Kasus-kasus seperti ini sebetulnya jadi boomerang bagi AS. Sejak tahun 1970-an, dan memuncak saat memasuki abad ke-20, sudah ada berbagai prediksi American Decline atau kemunduran AS. Sebagaimana dipaparkan Nicholas Kitchen & Michael Cox dalam “Power, structural power, and American decline” (Cambridge Review of International Affairs, 2019), penyebab kemunduran saat memasuki abad ke-20 ini disebabkan karena AS membuat seluruh dunia kecewa karena agresi militer dan sistem kapitalismenya.

Khusus yang terakhir, model kapitalisme AS yang sebelumnya begitu dominan dipandang telah merusak politik, menghambat pertumbuhan, dan melemahkan daya tarik AS dalam tatanan global.
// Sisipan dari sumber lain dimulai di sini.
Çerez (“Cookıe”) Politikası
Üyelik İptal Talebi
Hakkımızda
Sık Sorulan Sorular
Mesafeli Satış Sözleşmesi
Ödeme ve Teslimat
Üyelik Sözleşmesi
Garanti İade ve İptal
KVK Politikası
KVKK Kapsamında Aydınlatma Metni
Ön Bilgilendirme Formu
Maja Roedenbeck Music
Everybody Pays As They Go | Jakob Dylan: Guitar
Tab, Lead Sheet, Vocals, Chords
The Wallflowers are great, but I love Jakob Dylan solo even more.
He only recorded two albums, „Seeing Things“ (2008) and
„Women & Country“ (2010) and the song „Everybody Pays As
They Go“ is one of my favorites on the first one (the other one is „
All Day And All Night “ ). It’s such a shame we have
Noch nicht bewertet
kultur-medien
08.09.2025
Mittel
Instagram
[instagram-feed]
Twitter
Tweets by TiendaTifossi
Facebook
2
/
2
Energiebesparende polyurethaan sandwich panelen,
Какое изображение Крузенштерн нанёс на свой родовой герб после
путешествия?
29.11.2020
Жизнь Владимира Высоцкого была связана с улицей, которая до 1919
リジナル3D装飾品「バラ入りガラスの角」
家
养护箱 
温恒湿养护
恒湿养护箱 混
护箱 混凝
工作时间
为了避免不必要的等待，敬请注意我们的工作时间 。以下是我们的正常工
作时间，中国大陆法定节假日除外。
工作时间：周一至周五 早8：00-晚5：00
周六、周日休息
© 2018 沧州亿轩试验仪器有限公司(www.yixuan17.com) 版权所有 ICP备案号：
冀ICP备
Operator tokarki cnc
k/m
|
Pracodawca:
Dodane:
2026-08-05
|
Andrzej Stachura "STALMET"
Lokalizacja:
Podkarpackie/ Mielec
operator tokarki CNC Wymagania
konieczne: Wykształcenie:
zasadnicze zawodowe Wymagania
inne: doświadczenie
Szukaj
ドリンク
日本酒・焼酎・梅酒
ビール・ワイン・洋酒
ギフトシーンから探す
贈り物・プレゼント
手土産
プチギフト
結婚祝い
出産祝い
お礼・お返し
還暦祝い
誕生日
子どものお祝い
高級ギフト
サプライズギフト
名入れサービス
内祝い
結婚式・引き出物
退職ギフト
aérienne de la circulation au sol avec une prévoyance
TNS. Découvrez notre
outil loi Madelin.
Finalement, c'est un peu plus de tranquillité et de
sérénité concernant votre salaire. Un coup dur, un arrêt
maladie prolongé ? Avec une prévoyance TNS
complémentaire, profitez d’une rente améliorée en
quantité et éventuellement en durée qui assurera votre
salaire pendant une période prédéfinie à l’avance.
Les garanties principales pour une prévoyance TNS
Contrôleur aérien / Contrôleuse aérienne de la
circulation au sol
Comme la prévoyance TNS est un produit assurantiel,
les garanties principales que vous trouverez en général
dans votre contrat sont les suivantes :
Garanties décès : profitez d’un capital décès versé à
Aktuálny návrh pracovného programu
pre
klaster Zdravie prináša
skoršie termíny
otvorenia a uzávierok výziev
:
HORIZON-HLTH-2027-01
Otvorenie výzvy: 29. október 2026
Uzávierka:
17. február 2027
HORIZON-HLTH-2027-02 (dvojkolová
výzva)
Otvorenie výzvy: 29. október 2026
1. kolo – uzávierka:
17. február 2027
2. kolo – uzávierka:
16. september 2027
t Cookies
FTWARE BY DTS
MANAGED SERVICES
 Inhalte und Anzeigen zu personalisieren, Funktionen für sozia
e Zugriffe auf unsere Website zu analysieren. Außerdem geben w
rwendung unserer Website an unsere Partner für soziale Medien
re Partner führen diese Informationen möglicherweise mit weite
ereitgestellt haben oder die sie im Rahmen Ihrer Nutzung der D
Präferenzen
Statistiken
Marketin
Berhubung mulai melemah, di sinilah China muncul dan bangkit. Menariknya, kebangkitan China ini justru disebabkan, lagi-lagi, oleh kebodohan AS itu sendiri. Saat AS fokus mengacak-acak Timur Tengah yang berujung kekalahan, China, fokus berdagang dan meluaskan sayap pengaruh. Pada titik ini sebetulnya AS luput dan telat sadar kalau dirinya mengalami kemunduran.

Merujuk data IMF, pada 2000 PDB China hanya 7% dunia. Namun, dua dekade kemudian, nilainya berlipat ganda menjadi hampir 19%. Pada periode yang sama, PDB AS justru merosot dari 20% menjadi hampir 16%. Aroma kemunduran ini juga pernah diprediksi oleh sejarawan AS, Alferd McCoyr. Menurutnya kenaikan harga, upah yang stagnan dan daya saing internasional yang mulai pudar akan datang.

Mengutip Big Think, pada tahun 2025 kekuatan AS sudah compang-camping dan memudar. Lalu lima tahun kemudian, dollar AS akan kehilangan statusnya sebagai mata uang dunia yang berakibat pada hilangnya hegemoni AS di dunia. Sebetulnya pernyataan Alferd ini sudah mulai terlihat. Amerika Serikat (AS) kini mulai “dijauhi” sejumlah negara. Ini terlihat dari mata uang, dedolarisasi, hingga trend pergaulan global.

Baca Juga:  Seorang Ibu Tuntut Keadilan Atas Tewasnya Balita Asal Palestina Yang Ditembak Israel

Dari sisi mata uang, upaya ‘membuang’ dolar AS dilakukan sejumlah pihak. Di antaranya negara-negara yang bergabung dalam BRICS (Brazil, Rusia, India, China dan Afrika Selatan). Di segi pergaulan internasional, AS pun mulai “dilupakan” beberapa negara termasuk sekutu dekatnya. Sebut saja Arab Saudi yang tiba-tiba membina hubungan kembali dengan Iran, di bawah mediasi China, sebagaimana diberitakan Reuters dan AFP.

Belum lagi Prancis, usai Presiden Emmanuel Macron menemui Presiden China Xi Jinping pekan lalu. Macron mengatakan Eropa harus mengurangi “ketergantungannya” pada AS. Eropa, tegasnya, harus menghindarkan diri dari terseret ke dalam konfrontasi antara AS dan China atas Taiwan. Macron, dimuat Politico, menekankan teori “otonomi strategis” untuk Eropa, yang mungkin dipimpin oleh Prancis untuk menjadi negara adikuasa ketiga.